* [YOUR GOAL]
Swap every "Ara" in the data below for "Search", keeping the rest of the text unchanged. Leave the pictures out of your answer.

Saved data entries
*** Begin section ***
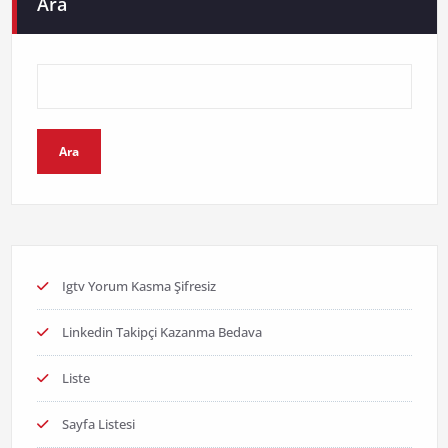
Ara
Ara
Igtv Yorum Kasma Şifresiz
Linkedin Takipçi Kazanma Bedava
Liste
Sayfa Listesi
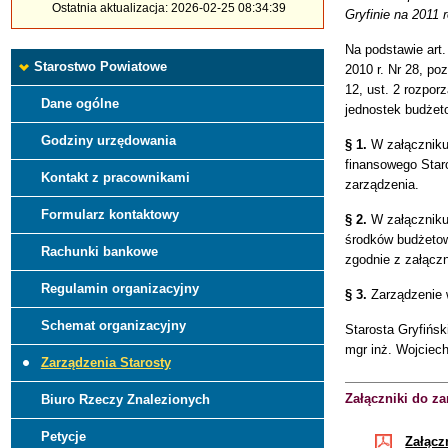
Ostatnia aktualizacja: 2026-02-25 08:34:39
Gryfinie na 2011 
Na podstawie art.
Starostwo Powiatowe
2010 r. Nr 28, po
12, ust. 2 rozpor
Dane ogólne
jednostek budżet
Godziny urzędowania
§ 1.
W załączniku 
finansowego Star
Kontakt z pracownikami
zarządzenia.
Formularz kontaktowy
§ 2.
W załączniku 
środków budżetow
Rachunki bankowe
zgodnie z załączn
Regulamin organizacyjny
§ 3.
Zarządzenie 
Schemat organizacyjny
Starosta Gryfińsk
mgr inż. Wojciec
Zarządzenia Starosty
Załączniki do za
Biuro Rzeczy Znalezionych
Petycje
Załącz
*** End section ***
* [RESPONSE BOX]
Search
Search
Igtv Yorum Kasma Şifresiz
Linkedin Takipçi Kazanma Bedava
Liste
Sayfa Listesi
Ostatnia aktualizacja: 2026-02-25 08:34:39
Gryfinie na 2011 
Na podstawie art.
Starostwo Powiatowe
2010 r. Nr 28, po
12, ust. 2 rozpor
Dane ogólne
jednostek budżet
Godziny urzędowania
§ 1.
W załączniku 
finansowego Star
Kontakt z pracownikami
zarządzenia.
Formularz kontaktowy
§ 2.
W załączniku 
środków budżetow
Rachunki bankowe
zgodnie z załączn
Regulamin organizacyjny
§ 3.
Zarządzenie 
Schemat organizacyjny
Starosta Gryfińsk
mgr inż. Wojciec
Zarządzenia Starosty
Załączniki do za
Biuro Rzeczy Znalezionych
Petycje
Załącz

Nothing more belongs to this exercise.